Si la Unión Europea no lleva a cabo un resurgimiento concreto y efectivo en los próximos meses, comenzará a sufrir un declive irreversible. Tiene poco tiempo para evitarlo. La reacción debe ser rápida y decidida.
El Brexit supuso una conmoción, pero sus repercusiones son aún más graves. La decisión británica – una consecuencia, ante todo, de un problema británico– ha llegado a verse como un rechazo generalizado de Europa, con todos los efectos secundarios injustos y perjudiciales que eso conlleva.
Los europeos continentales reaccionaron con disensión y, después, con excesiva pasividad –como si un método habitual fuera suficiente para abordar un hecho de tal importancia histórica.
El 16 de septiembre se celebrará una cumbre de la Unión Europea en Bratislava. Estamos avanzando hacia ella en la oscuridad y con las luces apagadas, como si nos pudiéramos permitir que la reunión acabase con las formulaciones usuales:
"El Consejo Europeo acoge ...", "Los líderes europeos animan...".
Lo cierto es que una profunda revisión del proceso de integración europea habría sido necesaria, incluso si el Reino Unido no hubiese votado a favor del Brexit. La decisión solo ofrece razones más convincentes para llevarla a cabo.
Estamos haciendo frente a las consecuencias de la peor decisión posible que los británicos podrían haber tomado – para ellos mismos y para el resto de Europa. Sin embargo, debemos admitir que el Brexit podría ayudar a la Unión Europea a reconocer la imposibilidad de continuar actuando como hasta ahora.
Suele decirse que nunca se debería desaprovechar una crisis y eso nunca ha sido más cierto que ahora. Cualquier reacción debe hacer una clara distinción entre divorcio y nuevo comienzo. Para los restantes 27 países de la Unión Europea – y, sobre todo, para los 19 miembros de la zona euro– el centro de atención debe estar en lo último.
El divorcio será complejo, agotador e insatisfactorio desde casi todos los puntos de vista, pero no debe permitir la condición del resurgimiento de la Unión Europea. Debe manejarse con profesionalidad y falta de pasión. En definitiva, debería reducirse a una cuestión legal.
El nuevo comienzo, por el contrario, debe ser infundido con la inversión política y emocional más completa posible. El objetivo de los líderes europeos debe ser garantizar que la Unión Europea esté en mejores condiciones para proteger a sus ciudadanos, económica y socialmente, así como para velar por su seguridad.

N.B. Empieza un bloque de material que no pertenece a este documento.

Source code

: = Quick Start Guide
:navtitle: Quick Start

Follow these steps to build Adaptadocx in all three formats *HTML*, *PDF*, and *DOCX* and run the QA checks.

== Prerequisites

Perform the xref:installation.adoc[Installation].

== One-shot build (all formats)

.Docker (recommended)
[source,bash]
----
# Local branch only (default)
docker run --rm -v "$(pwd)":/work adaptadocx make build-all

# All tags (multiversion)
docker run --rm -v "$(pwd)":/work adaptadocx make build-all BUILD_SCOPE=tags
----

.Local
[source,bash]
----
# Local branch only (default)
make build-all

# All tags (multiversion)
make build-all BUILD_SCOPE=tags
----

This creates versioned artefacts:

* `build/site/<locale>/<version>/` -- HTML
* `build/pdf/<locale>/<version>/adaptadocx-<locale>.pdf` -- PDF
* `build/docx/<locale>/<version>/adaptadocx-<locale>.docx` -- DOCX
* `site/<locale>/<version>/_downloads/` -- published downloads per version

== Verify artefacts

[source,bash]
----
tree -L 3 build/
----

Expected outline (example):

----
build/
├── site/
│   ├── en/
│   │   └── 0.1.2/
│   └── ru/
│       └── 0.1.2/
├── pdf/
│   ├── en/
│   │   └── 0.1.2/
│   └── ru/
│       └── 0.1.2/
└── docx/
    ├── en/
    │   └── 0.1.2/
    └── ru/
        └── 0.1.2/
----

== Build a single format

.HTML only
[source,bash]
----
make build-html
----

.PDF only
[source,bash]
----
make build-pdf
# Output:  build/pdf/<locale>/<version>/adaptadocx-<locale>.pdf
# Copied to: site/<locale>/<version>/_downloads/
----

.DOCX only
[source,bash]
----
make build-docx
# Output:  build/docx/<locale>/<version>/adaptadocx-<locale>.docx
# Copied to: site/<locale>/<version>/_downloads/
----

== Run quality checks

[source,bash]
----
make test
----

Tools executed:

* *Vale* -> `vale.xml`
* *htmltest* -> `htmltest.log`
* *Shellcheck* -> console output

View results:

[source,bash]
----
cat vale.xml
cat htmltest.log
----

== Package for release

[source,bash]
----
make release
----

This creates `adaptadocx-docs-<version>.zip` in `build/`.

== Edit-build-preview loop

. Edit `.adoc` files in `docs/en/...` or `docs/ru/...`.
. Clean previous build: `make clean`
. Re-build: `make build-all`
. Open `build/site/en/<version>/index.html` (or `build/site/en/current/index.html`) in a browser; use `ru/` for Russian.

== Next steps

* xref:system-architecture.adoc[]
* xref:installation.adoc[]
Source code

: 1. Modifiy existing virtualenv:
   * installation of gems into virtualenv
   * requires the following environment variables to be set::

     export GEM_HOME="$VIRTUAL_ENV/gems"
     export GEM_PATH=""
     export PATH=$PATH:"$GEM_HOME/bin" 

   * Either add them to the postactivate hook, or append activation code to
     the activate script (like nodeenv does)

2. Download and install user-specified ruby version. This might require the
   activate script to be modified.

El esfuerzo debe comenzar con el propio euro, cuya plena efectividad es el objetivo más importante. Este logro mejorará la prosperidad y el bienestar de toda la zona euro. Esto hará a la unión monetaria más estable y evitará nuevas crisis.
La ruptura que divide a la sociedad europea tiene sus orígenes en la división entre los ganadores y perdedores de la globalización.
Antes de la crisis financiera de 2008, los ganadores fueron la mayoría y esto dio lugar a la idea equivocada de que el resto de la población –los perdedores– eran solo un efecto secundario desafortunado.
Los acontecimientos ocurridos desde entonces han anulado esta sabiduría recibida. El miedo prevaleció y muchos que perdieron la oportunidad de la globalización encontraron maneras de expresar su deseo de los "buenos viejos tiempos".
Encontraron partidos que aumentaron sus miedos y expresaron esos miedos de una manera cada vez más elocuente y decidida que, por ejemplo, en el Reino Unido llevó al Brexit.
La idea de volver a los buenos viejos tiempos es pura ilusión. El mundo ha avanzado. Cuando el Reino Unido se unió a la entonces Comunidad Económica Europea, China suponía un 1 por ciento de la economía mundial; ahora representa una quinta parte del PIB mundial – lo que equivale a toda Europa .
Asimismo, sería un error pasar por alto las rupturas de hoy en día y no hacer frente al aumento de la desigualdad.
Para los líderes de la Unión Europea, no tener en cuenta las lecciones de los últimos acontecimientos sería la peor reacción posible. Europa no puede ser solo para los ganadores de la globalización. Debe proteger a todos sus ciudadanos.
Un resurgimiento de la Unión Europea debe reavivar el entusiasmo popular, en un momento en el que la crisis y la incertidumbre han destruido la gradual pero inevitable percepción de progreso universal.
Esto nos ofrece la oportunidad de volver a los orígenes de la idea europea que, en los últimos años, ha perdido el rumbo y ha acabado en la burocratización.
Este es el momento para que la diplomacia sustituya a la burocracia. Nuestros ciudadanos están recurriendo a sus representantes porque están buscando seguridad, así como pidiendo seguridad y protección.
Nuestro sistema político de la vieja Europa, asolada por la crisis aunque de otras maneras, tiene una oportunidad única e irrepetible para regenerarse. No debemos permitirnos a nosotros mismos desaprovecharla.